C++ format to parse the date, see this. The string and format are passed to the C++ strptime function to then be saved in DB.

api_name

required

Name of the parameter on the API side.

ex.: "page_count"

name

Name of the parameter on the Harvester side. If not provided, api_name is used. The user and Harvester will only manipulate this name.

ex.: "page"

required

required

Boolean to tell if the parameter is required to send a query.

ex.: true

position

required

Place to put the parameter in the HTTP query.

possible values: "body", "header"

relevant

required

Boolean to save the parameter value as a metadata.

ex.: false

is_public

Boolean to tell if the parameter needs to be displayed to the user. Default to true

ex.: false

default_value

If no value is provided in a query and this value is set, will use this one. Must be represented as a string.

ex.: "1" for a page number for instance

values

Array of possible values for this parameter. If a value is given by the user or by a default value, it will check it against this array before doing (or not) the query. Values must be strings.

ex.: ["recent", "popular", "mixed"]

description

Description of the parameter. Only useful on public parameters or to describe what they are for.

ex.: "This parameter is used to do something"

Response parameters

The response object in the JSON is a list of different response objects, as described here.

type

required

Same as the request.type.

api_name

required

Same as the request.api_name

name

Same as the request.name

relevant

required

Same as the request.relevant

string_prepends

This adds a list of fixed or API values to the parameter response string before treating it. Useful when fetching images for instance where only the image ID is given and you must prepend "http://" or a farm ID given in the response. Values are prepended left to right, first to last in array. It is an array of objects as described below:

is_parameter_name

required

Boolean to true if the value parameter is the name of an API request or response parameter (must be described in the JSON, you can put it to non relevant if you wish to not save it). Putting it to false will literally use the value string.

value

required

Name of an API parameter or a string to add, based on the is_parameter_name boolean.

"string_prepends": [
    {
        "is_parameter_name": false,
        "value": "http://"
    },
    {
        "is_parameter_name": true,
        "value": "api_farm_url"
    }
]

If the response parameter value is /image.jpg and the value of api_farm_url is mywebsite.com, the output which will be parsed is http://mywebsite.com/image.jpg

string_appends

Same as string_prepends but to append value at the end of the response. First in array will be the first value appended, and so on.

description

Description of the parameter.
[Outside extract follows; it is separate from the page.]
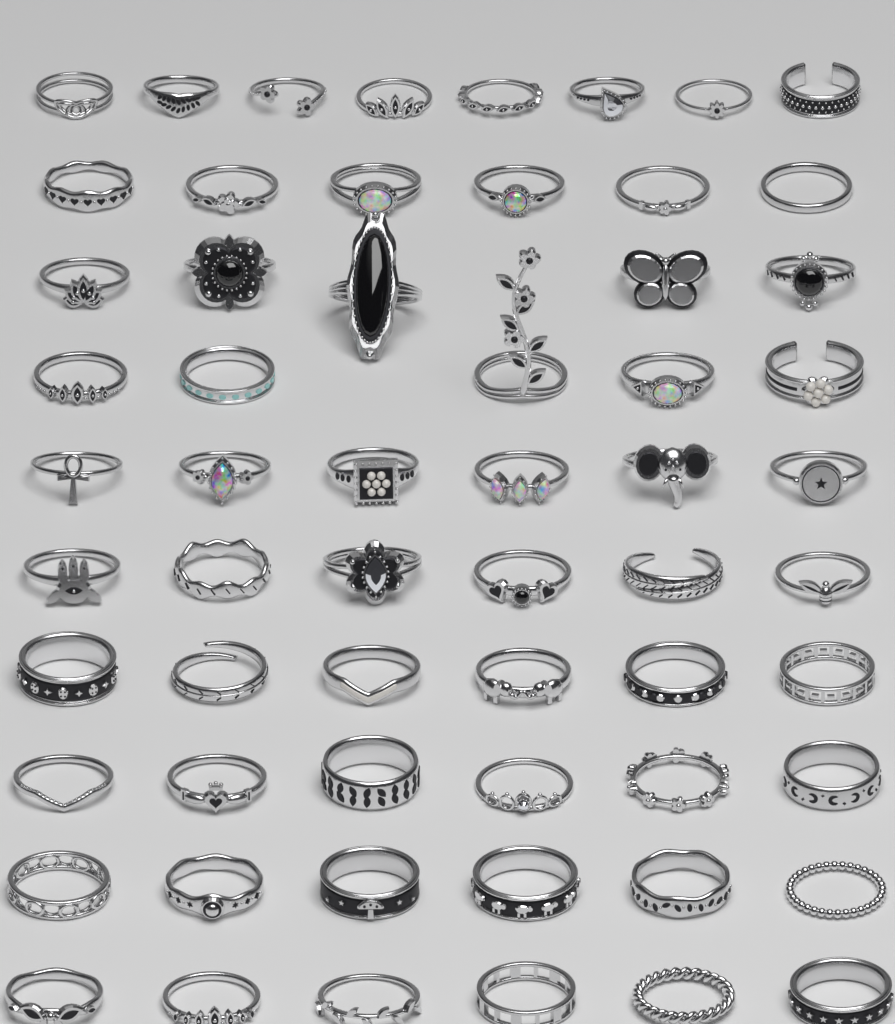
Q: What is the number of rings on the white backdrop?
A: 60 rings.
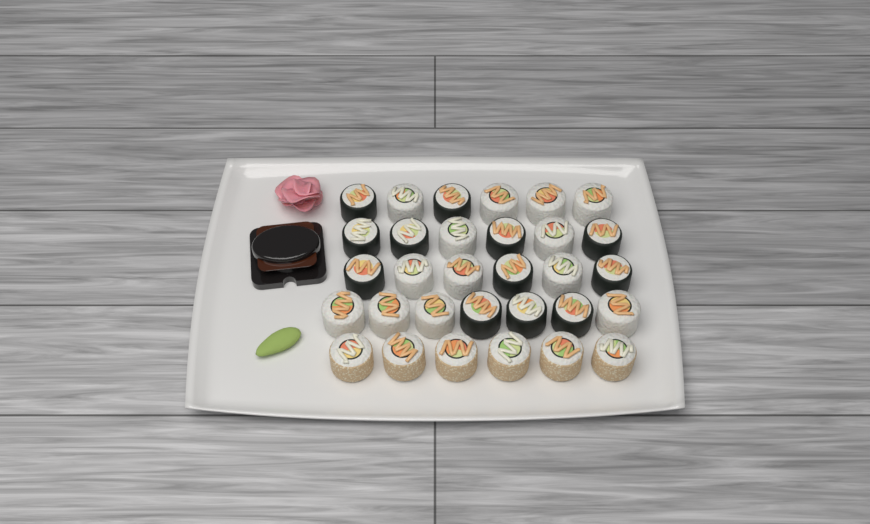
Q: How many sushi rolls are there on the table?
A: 31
Only useful on relevant parameters or to describe what they are for.

ex.: "This parameter is used to do something"

Typical and magic names to use

_api_id

Using the _api_id name will check if another entry of the same ID and same API name is already in the database and will skip it if it is.

_page

Attribute representing a number which can be incremented to retrieve more results. Please set the default value to the minimum page compatible with the API for better automation.

_page_count

Number of elements in a page to retrieve.

query

Name to use to represent a string query in a request (or response).

language_iso

Parameter which represents a language with the ISO norm (en, fr...).

date

Parameter to describe what date the element was created in the API.

Note on sensitive values

Values such as API keys shouldn't have to be filled by the user at each query, which is a tedious process. So when loading an API from its descriptor file such as /path/api.json, the Harvester will look for an env file (which is gitignored) as /path/api.env.json which fills in default values.

{
    "api_key": "MY_API_KEY",
    "other_default_to_override": "my_value
}

These values will be loaded at the same time than the API, and overrides other default values if present in the descriptor.